▸ **YOUR OBJECTIVE**:
List each line below that contains the word "value", copied in full. Case matters.

▸ **DATA FOR THIS TASK**:

::::::::::

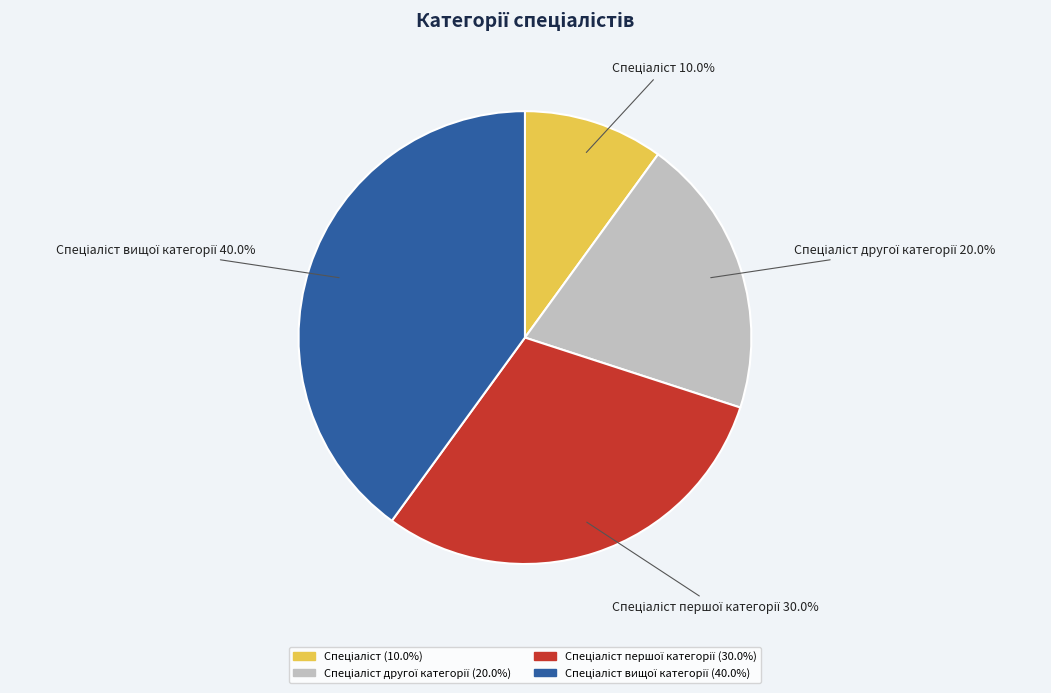

To the nearest percent, what is the difference between the largest and smallest slice percentages?

30%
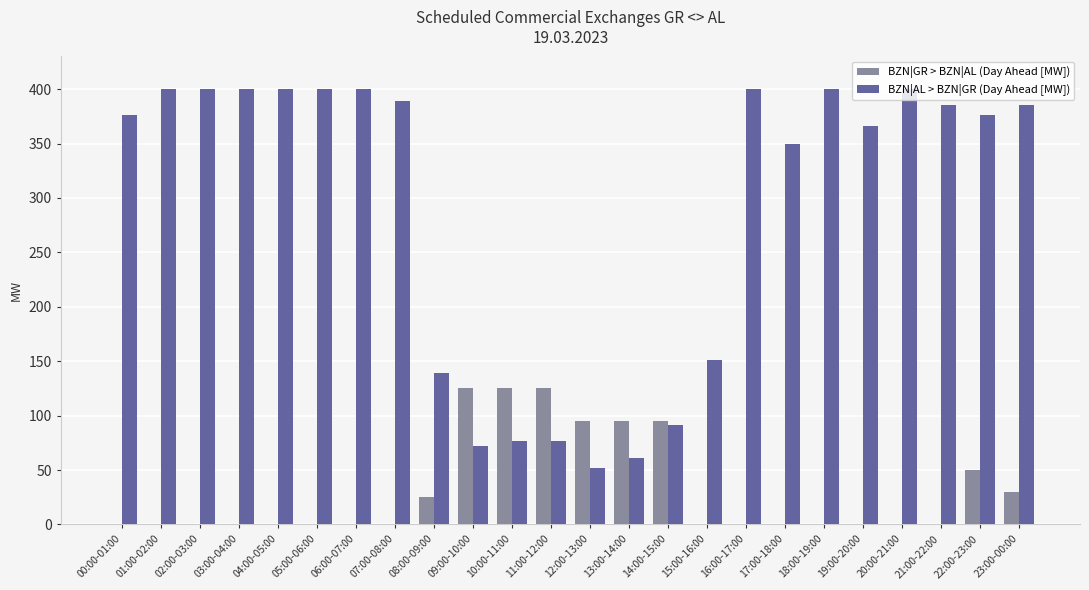

Are the bars horizontal?

No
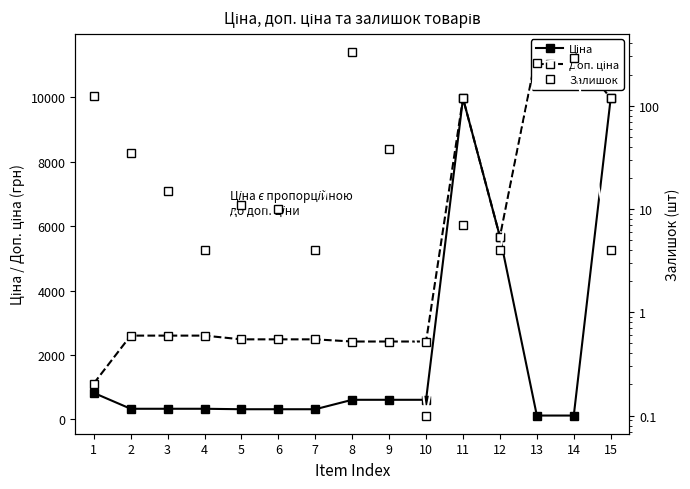

At how many categories does at least one series exceed 5606?

5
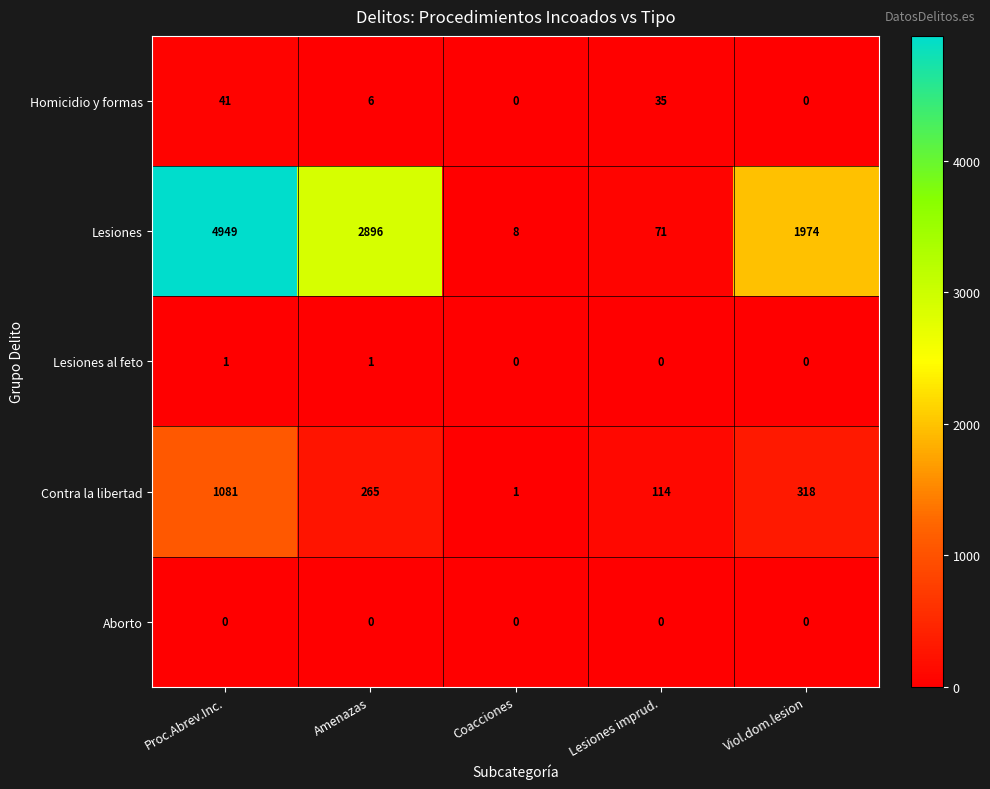

List the series in order of their peak value, lowest first.

Aborto, Lesiones al feto, Homicidio y formas, Contra la libertad, Lesiones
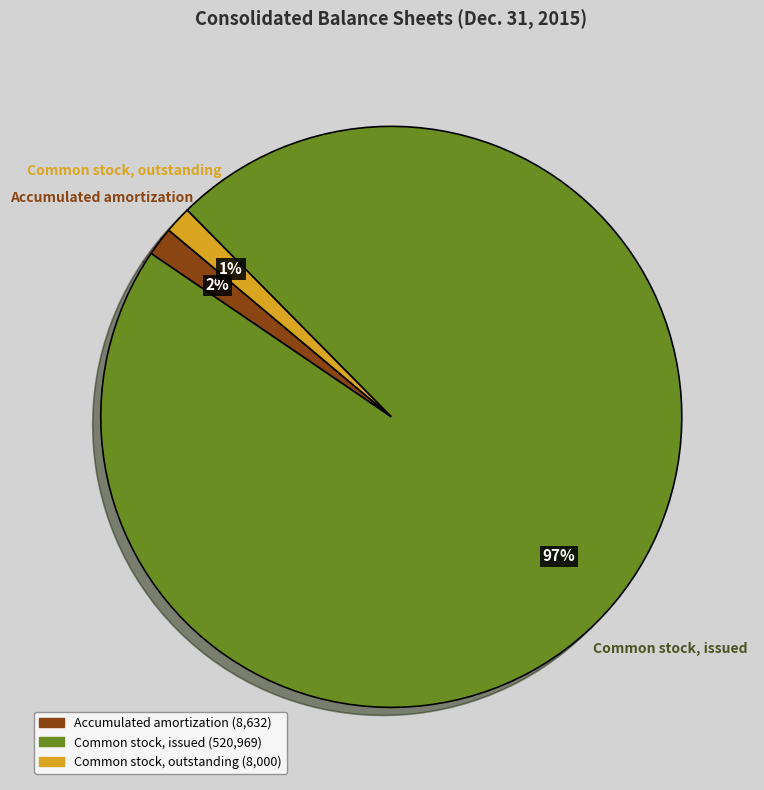

The Common stock, outstanding slice represents 11% of the pie. True or false?

False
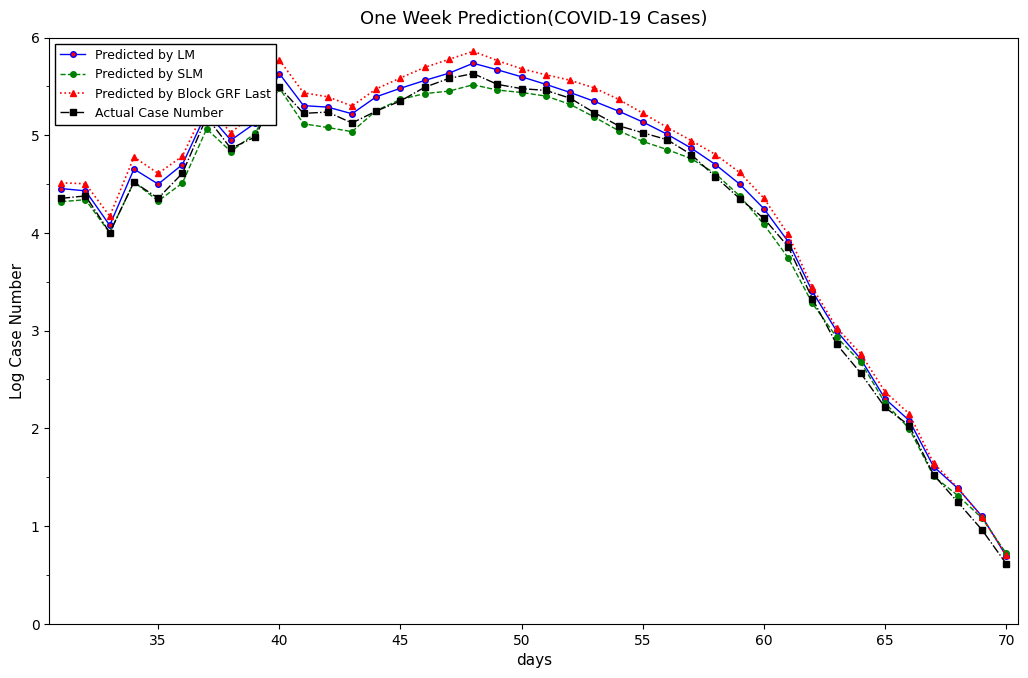

What is the greatest value displayed?

5.9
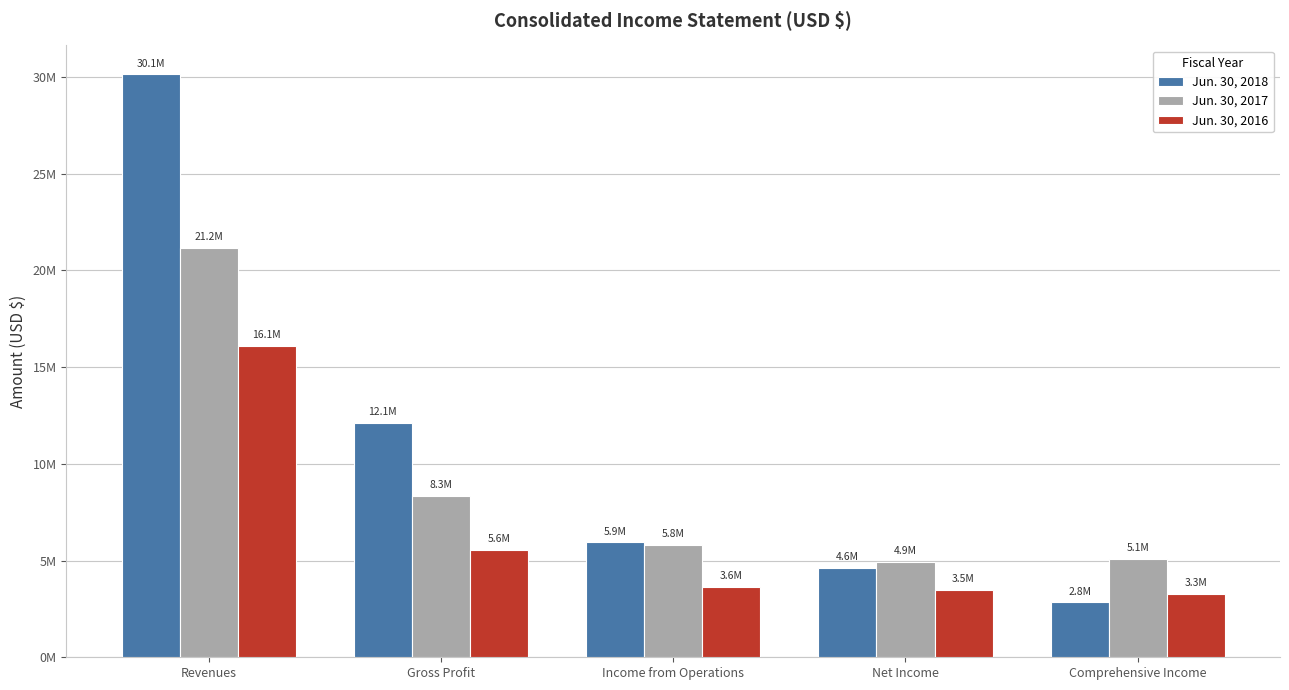

Between Revenues and Net Income, which series saw the biggest shift?

Jun. 30, 2018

::::::::::

▸ **SOLUTION FOR THIS PROBLEM**:
List the series in order of their peak value, lowest first.
What is the greatest value displayed?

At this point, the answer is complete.